江戸時代の中期にも「引き札」という販促物があったそうです。

私個人はこれが「ニュースレター」の原型だと考えています。

郵便制度が確立されていない&高価だったため、またポスティングや雑誌広告も不可能な時代ですから、不特定多数にばらまく広告というよりは、ご来店のお客様に手渡しするものでした。

この「引き札」には自店名を表記した上で、店主からの挨拶文、商品紹介や今でいうキャッチコピーなどの宣伝文句が掲載され、浮世絵などの絵も描かれていました。

この紙を持参すると割引になるなど、今でいうクーポンのような役割もしていたとも聞きます。

当初、単色印刷でスタートしましたが、その後、木版印刷の進化によって多色刷りとなりました。
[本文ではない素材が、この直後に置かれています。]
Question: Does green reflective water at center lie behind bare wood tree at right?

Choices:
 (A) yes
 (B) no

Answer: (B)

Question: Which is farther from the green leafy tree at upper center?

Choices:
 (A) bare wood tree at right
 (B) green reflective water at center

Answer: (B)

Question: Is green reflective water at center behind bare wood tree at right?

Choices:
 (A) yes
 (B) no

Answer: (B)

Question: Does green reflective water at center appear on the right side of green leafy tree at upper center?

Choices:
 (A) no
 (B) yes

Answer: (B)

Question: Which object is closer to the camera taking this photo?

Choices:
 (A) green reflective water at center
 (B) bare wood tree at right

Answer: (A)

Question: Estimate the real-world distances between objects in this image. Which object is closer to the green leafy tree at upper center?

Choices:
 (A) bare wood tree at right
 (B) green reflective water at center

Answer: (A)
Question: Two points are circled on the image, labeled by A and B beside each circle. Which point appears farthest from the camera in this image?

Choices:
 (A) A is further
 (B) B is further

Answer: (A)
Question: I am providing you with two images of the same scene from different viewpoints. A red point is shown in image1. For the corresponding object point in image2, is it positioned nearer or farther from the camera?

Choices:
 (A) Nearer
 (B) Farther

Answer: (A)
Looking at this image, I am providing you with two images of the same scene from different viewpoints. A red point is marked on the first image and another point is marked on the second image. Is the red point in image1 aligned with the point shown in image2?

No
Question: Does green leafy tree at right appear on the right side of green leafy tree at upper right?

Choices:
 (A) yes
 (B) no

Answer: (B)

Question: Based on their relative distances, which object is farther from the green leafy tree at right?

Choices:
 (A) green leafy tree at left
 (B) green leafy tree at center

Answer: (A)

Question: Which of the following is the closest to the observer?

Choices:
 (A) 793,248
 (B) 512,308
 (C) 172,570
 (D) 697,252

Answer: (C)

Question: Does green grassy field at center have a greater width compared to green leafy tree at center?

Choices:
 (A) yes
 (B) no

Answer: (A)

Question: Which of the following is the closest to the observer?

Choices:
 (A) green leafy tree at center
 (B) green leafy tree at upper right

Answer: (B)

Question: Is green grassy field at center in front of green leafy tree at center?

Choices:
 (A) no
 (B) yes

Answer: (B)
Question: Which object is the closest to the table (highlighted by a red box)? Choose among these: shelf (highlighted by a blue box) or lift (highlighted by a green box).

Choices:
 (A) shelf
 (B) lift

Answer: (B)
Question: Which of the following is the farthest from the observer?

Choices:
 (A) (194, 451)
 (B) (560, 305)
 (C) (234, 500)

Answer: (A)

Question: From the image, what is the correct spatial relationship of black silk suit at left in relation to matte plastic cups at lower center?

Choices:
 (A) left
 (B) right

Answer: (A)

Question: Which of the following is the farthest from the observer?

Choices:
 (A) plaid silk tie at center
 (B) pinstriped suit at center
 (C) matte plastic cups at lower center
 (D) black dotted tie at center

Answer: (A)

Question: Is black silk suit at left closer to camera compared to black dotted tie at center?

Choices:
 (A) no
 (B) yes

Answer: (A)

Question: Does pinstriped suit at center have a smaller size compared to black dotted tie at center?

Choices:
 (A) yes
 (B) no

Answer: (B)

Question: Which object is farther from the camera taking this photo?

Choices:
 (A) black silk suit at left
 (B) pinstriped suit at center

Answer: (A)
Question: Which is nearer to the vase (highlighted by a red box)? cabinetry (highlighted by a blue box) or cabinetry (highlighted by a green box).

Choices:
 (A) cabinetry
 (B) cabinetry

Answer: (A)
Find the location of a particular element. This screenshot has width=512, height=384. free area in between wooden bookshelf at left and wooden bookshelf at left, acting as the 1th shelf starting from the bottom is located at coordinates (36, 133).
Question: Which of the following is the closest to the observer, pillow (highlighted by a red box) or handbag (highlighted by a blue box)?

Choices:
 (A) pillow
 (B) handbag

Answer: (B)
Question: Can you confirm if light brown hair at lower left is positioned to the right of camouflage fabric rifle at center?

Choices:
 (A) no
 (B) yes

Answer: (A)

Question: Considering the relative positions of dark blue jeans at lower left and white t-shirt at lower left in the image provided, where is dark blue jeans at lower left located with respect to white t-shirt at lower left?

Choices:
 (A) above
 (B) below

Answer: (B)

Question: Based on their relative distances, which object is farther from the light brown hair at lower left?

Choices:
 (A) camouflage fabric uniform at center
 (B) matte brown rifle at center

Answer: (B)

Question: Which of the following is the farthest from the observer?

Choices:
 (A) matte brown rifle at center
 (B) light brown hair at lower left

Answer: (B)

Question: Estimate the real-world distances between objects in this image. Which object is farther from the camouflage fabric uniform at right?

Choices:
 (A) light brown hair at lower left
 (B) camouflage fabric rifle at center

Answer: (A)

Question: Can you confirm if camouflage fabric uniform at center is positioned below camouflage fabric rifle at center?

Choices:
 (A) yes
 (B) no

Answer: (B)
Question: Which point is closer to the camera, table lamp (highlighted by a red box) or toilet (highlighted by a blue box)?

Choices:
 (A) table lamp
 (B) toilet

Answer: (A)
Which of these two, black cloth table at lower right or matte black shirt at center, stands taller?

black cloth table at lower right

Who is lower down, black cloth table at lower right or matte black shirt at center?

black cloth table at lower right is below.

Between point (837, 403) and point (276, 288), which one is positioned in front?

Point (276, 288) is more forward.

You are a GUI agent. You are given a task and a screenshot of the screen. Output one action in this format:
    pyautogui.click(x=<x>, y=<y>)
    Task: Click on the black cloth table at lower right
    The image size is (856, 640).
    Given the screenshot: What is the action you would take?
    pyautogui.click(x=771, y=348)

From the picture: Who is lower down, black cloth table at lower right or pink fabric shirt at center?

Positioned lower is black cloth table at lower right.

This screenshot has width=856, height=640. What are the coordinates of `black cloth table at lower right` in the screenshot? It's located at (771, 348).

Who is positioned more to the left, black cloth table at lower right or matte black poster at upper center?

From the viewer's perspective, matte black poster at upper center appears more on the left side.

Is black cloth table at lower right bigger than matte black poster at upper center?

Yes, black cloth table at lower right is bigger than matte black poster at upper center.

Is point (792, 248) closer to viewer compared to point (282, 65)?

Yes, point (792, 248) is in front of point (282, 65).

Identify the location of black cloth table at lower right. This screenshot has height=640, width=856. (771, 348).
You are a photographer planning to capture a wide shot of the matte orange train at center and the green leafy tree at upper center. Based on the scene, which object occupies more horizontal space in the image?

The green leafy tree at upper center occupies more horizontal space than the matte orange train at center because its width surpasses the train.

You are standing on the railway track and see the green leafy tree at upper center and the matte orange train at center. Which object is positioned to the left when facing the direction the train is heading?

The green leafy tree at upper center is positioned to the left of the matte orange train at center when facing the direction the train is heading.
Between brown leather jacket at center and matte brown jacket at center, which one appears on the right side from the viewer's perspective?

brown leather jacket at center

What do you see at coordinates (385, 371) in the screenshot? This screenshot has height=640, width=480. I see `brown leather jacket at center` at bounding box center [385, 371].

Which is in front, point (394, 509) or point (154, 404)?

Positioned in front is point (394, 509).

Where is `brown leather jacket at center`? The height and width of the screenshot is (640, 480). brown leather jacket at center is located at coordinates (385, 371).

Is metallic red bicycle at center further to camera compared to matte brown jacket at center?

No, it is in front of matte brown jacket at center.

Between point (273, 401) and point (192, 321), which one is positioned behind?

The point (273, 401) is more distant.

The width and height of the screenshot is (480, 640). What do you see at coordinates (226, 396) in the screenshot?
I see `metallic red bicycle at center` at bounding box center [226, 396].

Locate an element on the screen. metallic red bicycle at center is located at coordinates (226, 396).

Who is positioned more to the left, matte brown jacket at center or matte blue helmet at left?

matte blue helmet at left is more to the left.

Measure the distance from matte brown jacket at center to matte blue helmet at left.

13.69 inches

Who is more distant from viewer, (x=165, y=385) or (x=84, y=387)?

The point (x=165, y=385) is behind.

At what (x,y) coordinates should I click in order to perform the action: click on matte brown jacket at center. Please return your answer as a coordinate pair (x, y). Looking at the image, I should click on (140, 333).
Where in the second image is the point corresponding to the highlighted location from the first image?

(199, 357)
お客様にとても喜ばれていたそうです。


また料亭の女将などは、上顧客に対して筆をとりお手紙をしたためていたようです。

これは、今で言う「サンキューメール」ですね。

どんなに時代が変わっても、店舗とお客様との関係づくり、この大切さは変わらないという事なのでしょう。

お客様との懸け橋・絆つくりが、やはり店舗営業の基本といえます。

これは多分100年たっても変わらないでしょう。


先日、あるユーザーさんが私にこう言われました。

『最近の業者は、打合せも相談事も全部メール対応で、電話番号すら表に出していない会社が増えたよね。時々不安を覚えるんだ。

ジェイワンさんの様に、担当者の携帯番号まで教えてくれる会社は、今では少なくなってきたね』

確かに私共が作業依頼している動画編集業者なども、メールアドレスしか知りません。

それで特に支障をきたした事も無いのですが、確かに世の中変わったなあ、と感じます。


変な話ですが、昨今は「誘拐事件」も子供をさらって来て監禁・・ではなくなってきた様ですね。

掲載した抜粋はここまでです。